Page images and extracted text

§

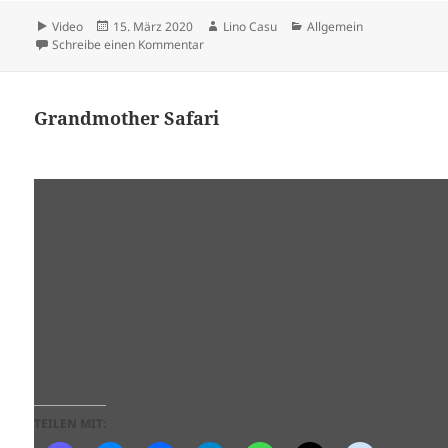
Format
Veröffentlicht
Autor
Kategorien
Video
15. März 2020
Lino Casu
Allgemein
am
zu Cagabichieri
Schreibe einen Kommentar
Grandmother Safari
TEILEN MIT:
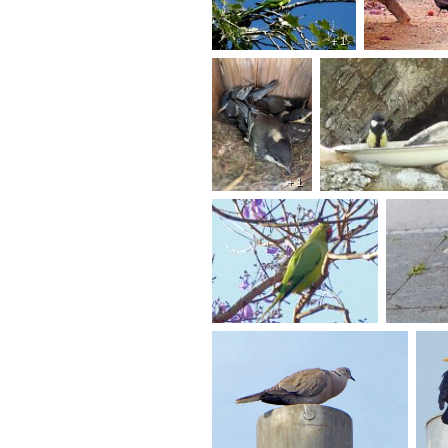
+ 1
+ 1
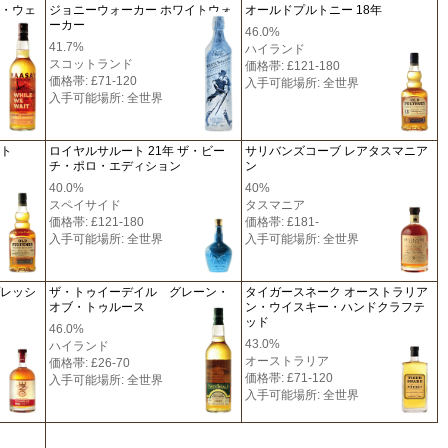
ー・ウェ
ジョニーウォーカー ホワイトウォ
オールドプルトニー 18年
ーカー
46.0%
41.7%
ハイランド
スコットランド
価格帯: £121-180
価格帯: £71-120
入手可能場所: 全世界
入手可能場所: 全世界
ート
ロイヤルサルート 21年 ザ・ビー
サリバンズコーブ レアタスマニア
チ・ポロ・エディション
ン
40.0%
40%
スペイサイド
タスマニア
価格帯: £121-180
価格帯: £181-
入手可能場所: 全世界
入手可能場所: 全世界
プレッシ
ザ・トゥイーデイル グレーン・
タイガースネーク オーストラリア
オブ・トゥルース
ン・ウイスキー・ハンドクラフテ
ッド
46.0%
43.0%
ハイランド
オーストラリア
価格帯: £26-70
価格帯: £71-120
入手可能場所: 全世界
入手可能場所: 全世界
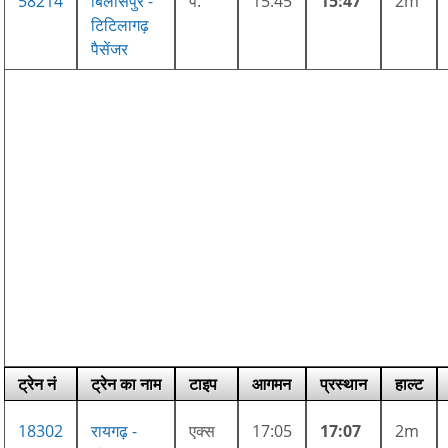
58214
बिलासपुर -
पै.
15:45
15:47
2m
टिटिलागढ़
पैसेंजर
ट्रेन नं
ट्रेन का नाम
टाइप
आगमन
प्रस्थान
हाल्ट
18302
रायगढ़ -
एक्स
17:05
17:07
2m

§

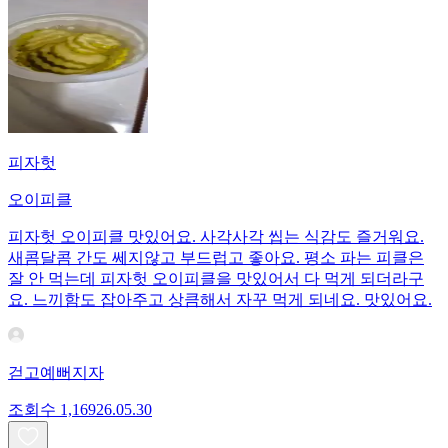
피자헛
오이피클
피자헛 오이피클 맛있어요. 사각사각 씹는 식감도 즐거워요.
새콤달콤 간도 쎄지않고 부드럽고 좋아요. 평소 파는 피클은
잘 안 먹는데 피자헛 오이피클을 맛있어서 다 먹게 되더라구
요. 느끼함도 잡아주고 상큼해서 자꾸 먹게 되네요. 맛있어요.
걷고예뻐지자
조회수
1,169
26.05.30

§

What you have to do:
Return each line of the records that includes the string "맛있어요".

Solution to the exercise:
피자헛 오이피클 맛있어요. 사각사각 씹는 식감도 즐거워요.
요. 느끼함도 잡아주고 상큼해서 자꾸 먹게 되네요. 맛있어요.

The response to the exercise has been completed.